We are all cooking at home now and there are a number of mystery cookbooks that satisfy a wide variety of tastes. A few of my favorites are: Madame Maigret’s Recipes (1975), compiled by the noted French food writer, Robert Courtine, in honor of Simenon’s seventieth birthday; The Lord Peter Wimsey Cookbook (1981), Elizabeth Bond Ryan and William J. Eakins; The Sherlock Holmes Victorian Cookbook (1973), William Bonnell; and The Nancy Drew Cookbook, Clues to Good Cooking (1973), Carolyn Keene—this last notable for the “Dancing Puppet Parfait” recipe, a mix of apricot nectar, marshmallows, and whipped cream. Many contemporary crime writers have turned to the kitchen as well: Donna Leon, Lilian Jackson Braun, Patricia Cornwell, and Alexander McCall Smith.
In a sense, writing a mystery novel is like creating a recipe. Both have “ingredients,” and at the end of the process you hope to have something worth consuming, something done to a turn. Food is a way to define character in books and real life—we are known by what we eat. There’s Kinsey Milhone and her peanut butter and pickle sandwiches, as well as my friend Henry who won’t come within a mile of garlic!
Many nonculinary crime writers have featured food in some manner in their works, as the means to an end (literally) or an expression of their own and their character’s appreciation of the table. Robert B. Parker’s books are filled with descriptions of meals eaten and meals prepared. “When in doubt, cook something and eat it,” Spenser, his memorable P.I., said. I came across the line recently and thought it was an excellent mantra for these frightening days.

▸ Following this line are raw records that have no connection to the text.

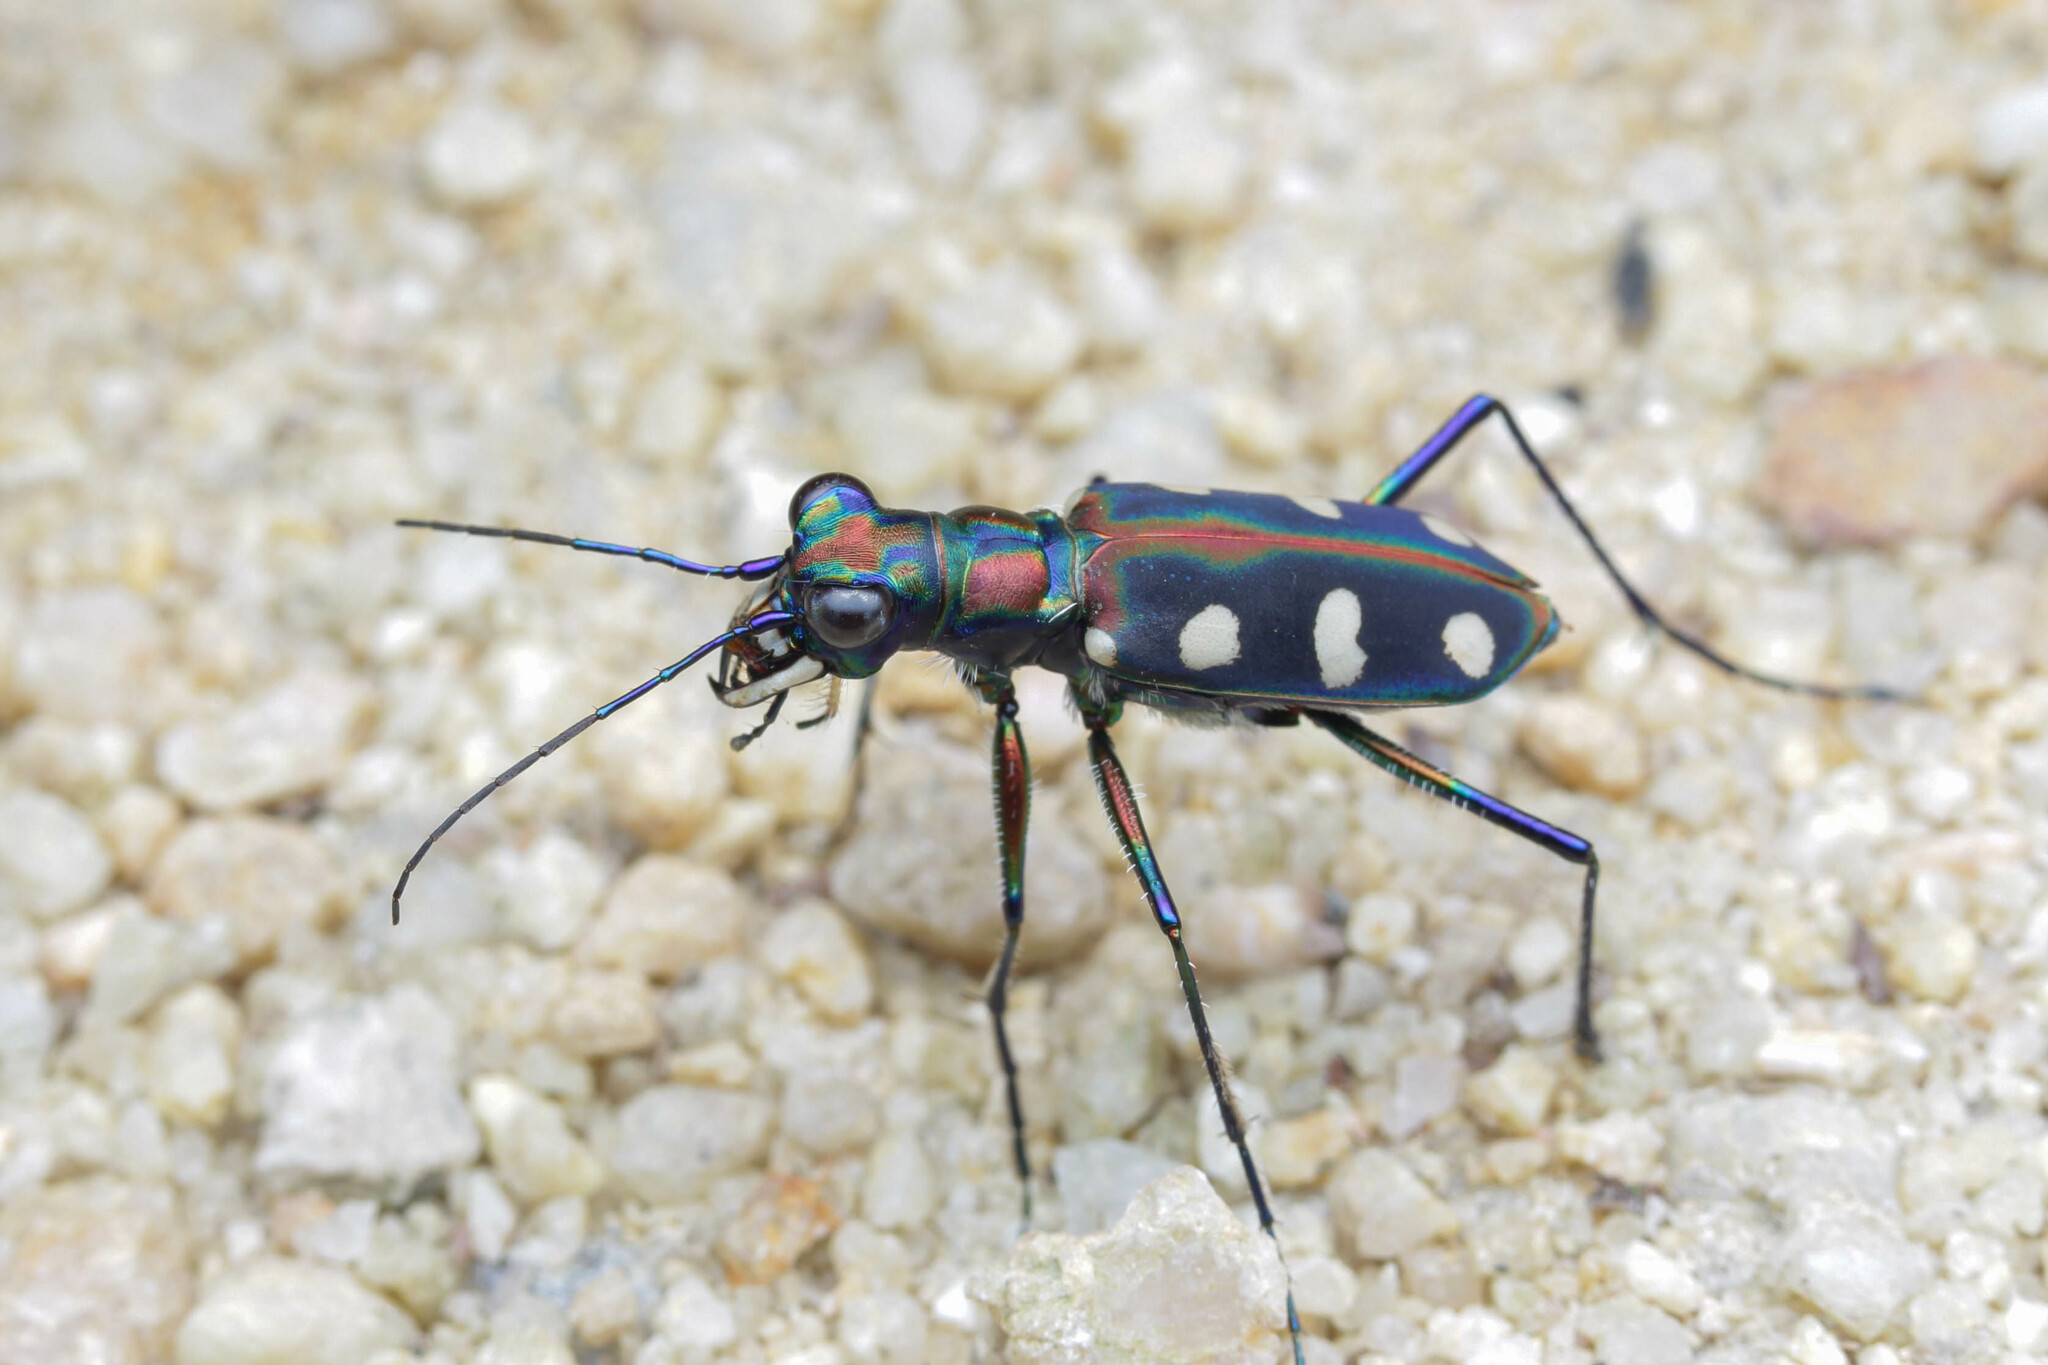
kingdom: Animalia
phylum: Arthropoda
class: Insecta
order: Coleoptera
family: Carabidae
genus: Cicindela
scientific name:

We are all in this together— “Living in the Now,” with a book and a plate in hand.
What a wonderful essay, Katherine! Thank you for all those references, many of which are new to me. Your own culinary mysteries are some of my favorites, and I was reading them in the early nineties along with Davidson’s. Both of you were key in inspiring me to write my own (several) series in the genre! Thank you.